My dad’s ‘73 Volkswagen Bus was sky blue with a white top. It was old and a little creaky. The top was a bit rusty, and the side door was difficult to slide shut. One of the bench seats was missing in the back, so we often sat on the floor without seatbelts. This was by no means a nice ride, but it was something that no one else seemed to have. It was uniquely ours.
Like most kids, I compared myself to my friends and others who went to school, and also like most kids, I measured my worth based on my observations. We were never poor or went hungry, but my things tended to be a bit more frayed and worn than everyone else’s. Now I am ashamed to say that I was often embarrassed of the things my family did have. But the bus was not one of them.
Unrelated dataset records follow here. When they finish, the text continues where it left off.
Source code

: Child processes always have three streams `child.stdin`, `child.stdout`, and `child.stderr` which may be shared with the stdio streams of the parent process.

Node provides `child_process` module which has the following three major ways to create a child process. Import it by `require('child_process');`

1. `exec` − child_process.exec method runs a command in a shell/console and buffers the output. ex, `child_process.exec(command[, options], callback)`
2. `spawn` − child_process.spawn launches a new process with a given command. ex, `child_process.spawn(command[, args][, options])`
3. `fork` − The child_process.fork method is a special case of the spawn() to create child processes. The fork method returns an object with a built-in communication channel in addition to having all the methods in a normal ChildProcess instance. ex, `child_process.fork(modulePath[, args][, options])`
I spent a lot of my childhood in that bus. My mom didn’t drive it, so any time I was in the bus, my dad was too. It was and still is an object that in my memory is inextricably connected to my dad. On Friday nights, my dad drove me, my brother, and our friends, wrapped in towels and dripping wet, home after a night of swimming at the pool where he was a part-time lifeguard. He drove my brother and me to sports games and to after game pizza celebrations and commiserations with our teammates. When it was just me and my brother riding in the back, we dropped pebbles and whatever we could get our hands on down the holes where the bench should have been.
The Volkswagen Bus, also called the Type 2 Microbus, first appeared in the US in 1950. Though out of production since December 31, 2013, the Volkswagen bus remains an easily recognizable icon of 1960s counterculture. It appeared on the cover of Bob Dylan’s 1963 album, The Freewheelin’ Bob Dylan, and The Who put it into song in “Magic Bus” on their 1970 album Live at Leeds. Some of the same stereotypical features of the bus carried over into the 21st century. In the 2006 film Little Miss Sunshine, the yellow VW Bus was just as much of a quirky dysfunctional character as everyone else in the story. And Yusuf Islam (Cat Stevens) recaptured some of the artist hippie undertones from the sixties on the album cover to Roadsinger in 2009.
But these are only a few examples of how the bus has manifested in more recent popular culture. There are, for example, literally dozens of album covers that feature the bus. Through its various permutations, the bus has become a stand-in for acid trips, flower power, and free love— a material embodiment of a stereotype that is detached from any real culture or history.
The bus spans decades of political turmoil and social justice activism, and it is that part of the bus’ history with which I connect my dad, though this hasn’t always been the case. He was staunchly anti-imperialist and anti-racist and sought political reform through on-the-ground organizing. But as a kid, I had only a vague impression of the history that my dad had been a part when he was younger. Without knowing it, I was viewing my dad and his experiences through a simplistic stereotype because I valued its edginess over something real. After all, growing up in red state Texas, a dad like mine was, much like the bus, something that no one else had.
Not until I was a teenager did I start to understand the enormity and complexity of this history, and my dad’s part in it, which I had once romanticized in my head. Organizing is hard and often thankless work. The wait to see results of the work is long and mostly indefinite. Progressive social and political change is built upon learning how systems of oppression operate and the history of these systems. In learning this, my dad started to emerge to me as a fully realized person.
My dad sold the bus before I became a teenager, but as both a physical artifact and as a memory, the bus is now an instrument through which I can make sense of parts of my relationship with my dad—and in turn, myself. He was my first introduction to Marx and leftist politics in my teen years, and the first time I heard the phrase “social justice,” it came from him. As an older straight white man, he has always been an example that being “from a different time” is not an excuse to perpetuate injustice.
“Changing minds is so hard, and you still might never do it,” he told me many years ago, not to discourage me from trying but to prepare me lest I feel like giving up. I think about the weight of those words and their meaning often. Like when I started social justice work full time three years ago, and again after the 2016 election. I was reminded of them as I marched in the Women’s March in DC, and yet again when I watched the worst of this country clash with the best of it in Charlottesville, Virginia. I also think about the bus, which has become the ballast of perspective that allows me to situate the present in a larger cultural and political history— an indication that our seemingly extraordinary present moment is not without precedent. The bus is a material reminder that history, both my own personal history and a collective cultural history, can provide a way forward.